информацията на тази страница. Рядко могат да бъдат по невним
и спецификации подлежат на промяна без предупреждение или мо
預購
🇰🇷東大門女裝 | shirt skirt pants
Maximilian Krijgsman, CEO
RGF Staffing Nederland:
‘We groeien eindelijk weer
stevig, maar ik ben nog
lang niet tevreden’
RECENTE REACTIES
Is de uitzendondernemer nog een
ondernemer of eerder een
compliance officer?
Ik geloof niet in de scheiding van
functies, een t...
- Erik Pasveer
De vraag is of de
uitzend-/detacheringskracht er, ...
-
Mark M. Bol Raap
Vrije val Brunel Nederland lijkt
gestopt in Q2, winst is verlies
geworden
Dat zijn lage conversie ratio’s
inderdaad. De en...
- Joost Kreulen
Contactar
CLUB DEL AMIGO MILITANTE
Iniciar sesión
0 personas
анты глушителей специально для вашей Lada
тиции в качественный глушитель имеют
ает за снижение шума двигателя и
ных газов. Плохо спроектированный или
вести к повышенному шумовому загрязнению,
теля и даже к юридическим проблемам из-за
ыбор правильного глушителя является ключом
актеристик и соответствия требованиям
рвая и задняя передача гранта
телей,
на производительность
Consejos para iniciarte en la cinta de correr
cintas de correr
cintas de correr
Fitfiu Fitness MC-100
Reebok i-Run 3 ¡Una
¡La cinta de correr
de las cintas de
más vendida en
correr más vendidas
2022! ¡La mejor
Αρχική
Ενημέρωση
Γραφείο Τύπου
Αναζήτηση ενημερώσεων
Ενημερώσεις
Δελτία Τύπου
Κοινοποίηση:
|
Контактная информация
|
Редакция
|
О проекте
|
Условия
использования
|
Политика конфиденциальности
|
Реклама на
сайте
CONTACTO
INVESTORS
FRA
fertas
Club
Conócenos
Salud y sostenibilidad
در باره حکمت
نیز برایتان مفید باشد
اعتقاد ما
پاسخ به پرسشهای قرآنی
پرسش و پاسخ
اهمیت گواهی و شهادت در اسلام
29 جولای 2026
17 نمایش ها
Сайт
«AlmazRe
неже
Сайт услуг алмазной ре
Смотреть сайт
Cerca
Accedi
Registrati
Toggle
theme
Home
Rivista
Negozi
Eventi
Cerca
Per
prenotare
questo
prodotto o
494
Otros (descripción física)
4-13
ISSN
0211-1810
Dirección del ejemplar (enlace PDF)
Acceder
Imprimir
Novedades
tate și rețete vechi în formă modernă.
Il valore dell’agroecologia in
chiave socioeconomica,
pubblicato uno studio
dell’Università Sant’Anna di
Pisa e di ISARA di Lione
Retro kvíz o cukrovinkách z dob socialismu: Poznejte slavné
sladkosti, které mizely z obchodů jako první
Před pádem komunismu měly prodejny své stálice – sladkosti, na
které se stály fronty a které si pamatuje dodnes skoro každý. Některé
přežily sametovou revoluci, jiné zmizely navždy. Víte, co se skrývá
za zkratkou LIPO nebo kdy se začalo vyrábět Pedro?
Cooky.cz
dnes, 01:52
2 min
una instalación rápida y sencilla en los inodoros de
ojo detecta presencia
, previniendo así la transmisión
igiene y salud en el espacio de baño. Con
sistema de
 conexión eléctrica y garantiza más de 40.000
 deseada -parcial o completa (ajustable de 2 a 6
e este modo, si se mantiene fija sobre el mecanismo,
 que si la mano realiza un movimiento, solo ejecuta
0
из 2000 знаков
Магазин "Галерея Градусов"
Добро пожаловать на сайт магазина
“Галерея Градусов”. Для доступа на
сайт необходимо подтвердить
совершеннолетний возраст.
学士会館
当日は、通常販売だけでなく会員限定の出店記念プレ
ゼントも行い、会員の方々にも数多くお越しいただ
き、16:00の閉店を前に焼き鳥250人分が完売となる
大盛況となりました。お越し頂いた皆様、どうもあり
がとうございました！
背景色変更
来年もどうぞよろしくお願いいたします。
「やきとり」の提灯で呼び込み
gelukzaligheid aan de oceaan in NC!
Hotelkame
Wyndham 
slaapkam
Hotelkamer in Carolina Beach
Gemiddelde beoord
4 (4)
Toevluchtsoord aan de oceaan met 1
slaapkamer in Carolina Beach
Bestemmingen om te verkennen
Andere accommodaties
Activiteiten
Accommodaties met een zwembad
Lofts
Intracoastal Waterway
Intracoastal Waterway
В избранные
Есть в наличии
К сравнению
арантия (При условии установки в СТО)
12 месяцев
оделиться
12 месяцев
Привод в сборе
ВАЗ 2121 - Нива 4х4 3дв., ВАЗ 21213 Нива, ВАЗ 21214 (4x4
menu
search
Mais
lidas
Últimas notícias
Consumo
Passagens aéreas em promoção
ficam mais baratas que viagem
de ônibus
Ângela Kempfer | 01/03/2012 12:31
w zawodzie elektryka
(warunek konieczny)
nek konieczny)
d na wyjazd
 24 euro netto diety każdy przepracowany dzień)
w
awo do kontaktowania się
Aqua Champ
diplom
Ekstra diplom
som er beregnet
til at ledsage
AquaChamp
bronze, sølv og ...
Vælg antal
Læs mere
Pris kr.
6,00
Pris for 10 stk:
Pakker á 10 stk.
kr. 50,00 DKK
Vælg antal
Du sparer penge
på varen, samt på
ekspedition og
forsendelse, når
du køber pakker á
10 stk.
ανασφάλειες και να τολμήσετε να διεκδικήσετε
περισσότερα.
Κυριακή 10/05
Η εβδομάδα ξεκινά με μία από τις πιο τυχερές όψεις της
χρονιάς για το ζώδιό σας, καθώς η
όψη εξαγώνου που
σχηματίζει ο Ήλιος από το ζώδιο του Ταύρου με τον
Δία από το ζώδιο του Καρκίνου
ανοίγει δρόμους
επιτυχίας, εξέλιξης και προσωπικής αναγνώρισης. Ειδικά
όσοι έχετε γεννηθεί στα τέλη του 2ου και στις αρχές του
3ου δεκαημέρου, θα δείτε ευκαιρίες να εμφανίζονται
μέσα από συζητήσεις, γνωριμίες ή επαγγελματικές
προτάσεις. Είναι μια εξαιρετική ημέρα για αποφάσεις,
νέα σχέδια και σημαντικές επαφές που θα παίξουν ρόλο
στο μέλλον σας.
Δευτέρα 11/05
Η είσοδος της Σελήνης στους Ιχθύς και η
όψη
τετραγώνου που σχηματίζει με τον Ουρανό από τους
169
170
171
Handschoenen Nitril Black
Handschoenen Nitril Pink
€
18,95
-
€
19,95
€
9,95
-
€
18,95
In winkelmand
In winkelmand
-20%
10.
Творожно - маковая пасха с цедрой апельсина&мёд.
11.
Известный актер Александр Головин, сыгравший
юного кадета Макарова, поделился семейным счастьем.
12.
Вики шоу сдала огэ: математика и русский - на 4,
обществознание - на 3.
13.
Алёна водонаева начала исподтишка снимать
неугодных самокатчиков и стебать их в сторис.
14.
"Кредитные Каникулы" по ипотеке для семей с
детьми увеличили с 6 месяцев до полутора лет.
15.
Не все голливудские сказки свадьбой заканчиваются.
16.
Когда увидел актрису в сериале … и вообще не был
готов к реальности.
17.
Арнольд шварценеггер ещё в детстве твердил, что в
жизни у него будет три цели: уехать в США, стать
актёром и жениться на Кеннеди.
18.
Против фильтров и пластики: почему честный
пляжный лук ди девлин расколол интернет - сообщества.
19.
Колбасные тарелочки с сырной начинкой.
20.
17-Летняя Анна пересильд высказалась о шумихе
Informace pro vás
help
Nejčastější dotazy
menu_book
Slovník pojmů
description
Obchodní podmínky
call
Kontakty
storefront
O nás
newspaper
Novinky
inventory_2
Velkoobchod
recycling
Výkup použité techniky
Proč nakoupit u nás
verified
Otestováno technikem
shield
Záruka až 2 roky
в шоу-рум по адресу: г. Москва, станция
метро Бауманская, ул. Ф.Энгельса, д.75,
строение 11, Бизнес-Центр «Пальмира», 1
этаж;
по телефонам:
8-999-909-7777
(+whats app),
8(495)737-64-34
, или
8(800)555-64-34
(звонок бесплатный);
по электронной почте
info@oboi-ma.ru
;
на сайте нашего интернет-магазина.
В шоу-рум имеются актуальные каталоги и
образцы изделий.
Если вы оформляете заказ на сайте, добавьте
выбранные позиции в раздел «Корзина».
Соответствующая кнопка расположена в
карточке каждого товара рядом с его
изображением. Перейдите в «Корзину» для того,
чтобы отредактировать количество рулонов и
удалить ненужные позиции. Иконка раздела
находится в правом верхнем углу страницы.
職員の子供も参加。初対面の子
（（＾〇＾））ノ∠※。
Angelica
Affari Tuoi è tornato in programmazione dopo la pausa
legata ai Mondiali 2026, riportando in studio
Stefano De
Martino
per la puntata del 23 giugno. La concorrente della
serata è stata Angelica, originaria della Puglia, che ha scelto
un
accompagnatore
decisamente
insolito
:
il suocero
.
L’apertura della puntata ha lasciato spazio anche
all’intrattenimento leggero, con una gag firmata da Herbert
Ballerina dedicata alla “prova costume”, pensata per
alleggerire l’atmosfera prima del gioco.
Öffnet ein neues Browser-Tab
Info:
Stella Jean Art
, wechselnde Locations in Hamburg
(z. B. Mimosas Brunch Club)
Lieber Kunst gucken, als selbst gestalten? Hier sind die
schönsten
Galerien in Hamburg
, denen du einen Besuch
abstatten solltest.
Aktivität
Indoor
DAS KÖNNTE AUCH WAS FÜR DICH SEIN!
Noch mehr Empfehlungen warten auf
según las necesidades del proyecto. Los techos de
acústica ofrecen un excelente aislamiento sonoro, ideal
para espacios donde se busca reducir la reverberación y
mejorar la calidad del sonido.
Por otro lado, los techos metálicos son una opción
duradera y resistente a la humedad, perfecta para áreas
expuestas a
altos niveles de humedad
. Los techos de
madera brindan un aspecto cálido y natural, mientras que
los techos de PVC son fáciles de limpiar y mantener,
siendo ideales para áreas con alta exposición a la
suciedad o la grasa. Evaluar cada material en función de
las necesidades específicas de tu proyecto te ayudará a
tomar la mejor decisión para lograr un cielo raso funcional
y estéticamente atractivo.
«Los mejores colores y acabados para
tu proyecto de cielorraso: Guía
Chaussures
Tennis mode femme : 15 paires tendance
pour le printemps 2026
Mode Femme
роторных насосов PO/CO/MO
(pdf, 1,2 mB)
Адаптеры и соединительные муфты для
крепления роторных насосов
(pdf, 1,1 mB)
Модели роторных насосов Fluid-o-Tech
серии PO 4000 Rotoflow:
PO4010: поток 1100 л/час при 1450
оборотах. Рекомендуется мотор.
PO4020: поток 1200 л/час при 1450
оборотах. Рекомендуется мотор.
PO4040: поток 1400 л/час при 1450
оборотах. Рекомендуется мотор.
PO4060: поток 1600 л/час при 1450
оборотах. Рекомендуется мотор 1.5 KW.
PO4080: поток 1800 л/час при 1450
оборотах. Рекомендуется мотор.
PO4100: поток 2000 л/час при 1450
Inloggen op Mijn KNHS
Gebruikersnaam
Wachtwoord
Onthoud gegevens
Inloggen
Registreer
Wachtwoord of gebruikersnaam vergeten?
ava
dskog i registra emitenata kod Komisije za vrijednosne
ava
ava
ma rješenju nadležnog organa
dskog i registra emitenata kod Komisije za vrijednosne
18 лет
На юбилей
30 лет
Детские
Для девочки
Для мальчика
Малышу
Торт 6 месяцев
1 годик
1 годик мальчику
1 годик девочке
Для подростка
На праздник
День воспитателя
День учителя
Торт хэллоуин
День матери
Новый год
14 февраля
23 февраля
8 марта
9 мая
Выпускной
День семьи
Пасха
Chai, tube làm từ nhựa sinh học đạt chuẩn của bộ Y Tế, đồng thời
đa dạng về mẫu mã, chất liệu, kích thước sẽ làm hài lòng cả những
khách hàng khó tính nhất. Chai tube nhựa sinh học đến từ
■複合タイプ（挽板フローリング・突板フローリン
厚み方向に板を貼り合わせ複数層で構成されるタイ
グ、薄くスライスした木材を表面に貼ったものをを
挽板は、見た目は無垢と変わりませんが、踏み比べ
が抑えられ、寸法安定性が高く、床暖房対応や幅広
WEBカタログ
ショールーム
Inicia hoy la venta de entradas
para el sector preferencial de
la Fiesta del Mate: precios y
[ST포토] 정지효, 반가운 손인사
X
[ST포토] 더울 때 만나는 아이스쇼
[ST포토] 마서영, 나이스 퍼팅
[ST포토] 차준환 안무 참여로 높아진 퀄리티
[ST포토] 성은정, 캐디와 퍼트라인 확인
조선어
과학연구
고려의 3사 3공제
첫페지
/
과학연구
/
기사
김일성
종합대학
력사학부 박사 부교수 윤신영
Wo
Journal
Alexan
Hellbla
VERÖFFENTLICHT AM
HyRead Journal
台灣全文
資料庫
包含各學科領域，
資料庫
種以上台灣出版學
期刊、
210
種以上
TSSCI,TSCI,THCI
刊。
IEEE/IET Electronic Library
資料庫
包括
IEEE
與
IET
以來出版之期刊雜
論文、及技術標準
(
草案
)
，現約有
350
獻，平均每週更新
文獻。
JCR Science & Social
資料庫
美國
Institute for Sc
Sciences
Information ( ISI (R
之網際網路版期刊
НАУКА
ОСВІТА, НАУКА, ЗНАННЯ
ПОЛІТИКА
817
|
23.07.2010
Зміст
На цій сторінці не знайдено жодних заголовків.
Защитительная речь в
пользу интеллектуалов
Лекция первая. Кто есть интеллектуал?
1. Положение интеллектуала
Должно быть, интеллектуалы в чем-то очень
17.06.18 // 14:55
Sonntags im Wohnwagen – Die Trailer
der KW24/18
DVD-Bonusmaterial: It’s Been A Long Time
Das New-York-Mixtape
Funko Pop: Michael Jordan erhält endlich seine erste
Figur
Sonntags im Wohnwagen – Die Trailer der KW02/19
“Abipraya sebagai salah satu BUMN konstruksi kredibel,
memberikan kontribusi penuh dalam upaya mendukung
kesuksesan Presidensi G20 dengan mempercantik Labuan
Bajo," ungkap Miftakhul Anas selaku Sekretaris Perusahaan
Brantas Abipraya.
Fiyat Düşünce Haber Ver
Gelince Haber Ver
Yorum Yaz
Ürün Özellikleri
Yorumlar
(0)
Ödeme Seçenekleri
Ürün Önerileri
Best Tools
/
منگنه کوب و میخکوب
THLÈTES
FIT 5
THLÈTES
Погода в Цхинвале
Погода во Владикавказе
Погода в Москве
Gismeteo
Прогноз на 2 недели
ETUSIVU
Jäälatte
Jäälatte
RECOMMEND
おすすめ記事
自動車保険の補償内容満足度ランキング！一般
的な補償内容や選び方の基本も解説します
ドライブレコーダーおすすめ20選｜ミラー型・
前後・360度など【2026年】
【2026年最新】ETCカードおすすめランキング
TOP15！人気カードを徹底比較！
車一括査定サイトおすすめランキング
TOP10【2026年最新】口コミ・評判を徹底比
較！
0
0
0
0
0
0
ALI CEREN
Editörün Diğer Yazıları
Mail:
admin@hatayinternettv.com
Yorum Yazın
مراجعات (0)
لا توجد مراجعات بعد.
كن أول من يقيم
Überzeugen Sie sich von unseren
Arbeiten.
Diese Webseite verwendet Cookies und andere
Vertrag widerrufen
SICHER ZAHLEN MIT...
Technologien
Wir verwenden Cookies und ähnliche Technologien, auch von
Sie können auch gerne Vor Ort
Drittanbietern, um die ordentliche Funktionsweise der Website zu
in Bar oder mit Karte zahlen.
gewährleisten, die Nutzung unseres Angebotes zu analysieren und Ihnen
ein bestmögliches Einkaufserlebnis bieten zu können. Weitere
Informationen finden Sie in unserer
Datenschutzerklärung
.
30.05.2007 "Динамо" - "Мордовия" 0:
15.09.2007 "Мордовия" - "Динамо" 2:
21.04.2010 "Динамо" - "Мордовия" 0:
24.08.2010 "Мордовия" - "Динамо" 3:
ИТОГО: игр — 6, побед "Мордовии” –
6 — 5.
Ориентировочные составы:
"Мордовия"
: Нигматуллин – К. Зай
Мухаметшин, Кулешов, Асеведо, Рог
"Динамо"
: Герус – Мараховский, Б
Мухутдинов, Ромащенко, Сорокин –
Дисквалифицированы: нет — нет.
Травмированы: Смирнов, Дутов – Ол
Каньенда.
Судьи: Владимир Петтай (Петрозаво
..............................
# Job item
Only the lines above from the one with "чтобы отредактировать количество рулонов и" through the one with "acústica ofrecen un" should be duplicated, character for character.

# Completed task
чтобы отредактировать количество рулонов и
удалить ненужные позиции. Иконка раздела
находится в правом верхнем углу страницы.
職員の子供も参加。初対面の子
（（＾〇＾））ノ∠※。
Angelica
Affari Tuoi è tornato in programmazione dopo la pausa
legata ai Mondiali 2026, riportando in studio
Stefano De
Martino
per la puntata del 23 giugno. La concorrente della
serata è stata Angelica, originaria della Puglia, che ha scelto
un
accompagnatore
decisamente
insolito
:
il suocero
.
L’apertura della puntata ha lasciato spazio anche
all’intrattenimento leggero, con una gag firmata da Herbert
Ballerina dedicata alla “prova costume”, pensata per
alleggerire l’atmosfera prima del gioco.
Öffnet ein neues Browser-Tab
Info:
Stella Jean Art
, wechselnde Locations in Hamburg
(z. B. Mimosas Brunch Club)
Lieber Kunst gucken, als selbst gestalten? Hier sind die
schönsten
Galerien in Hamburg
, denen du einen Besuch
abstatten solltest.
Aktivität
Indoor
DAS KÖNNTE AUCH WAS FÜR DICH SEIN!
Noch mehr Empfehlungen warten auf
según las necesidades del proyecto. Los techos de
acústica ofrecen un excelente aislamiento sonoro, ideal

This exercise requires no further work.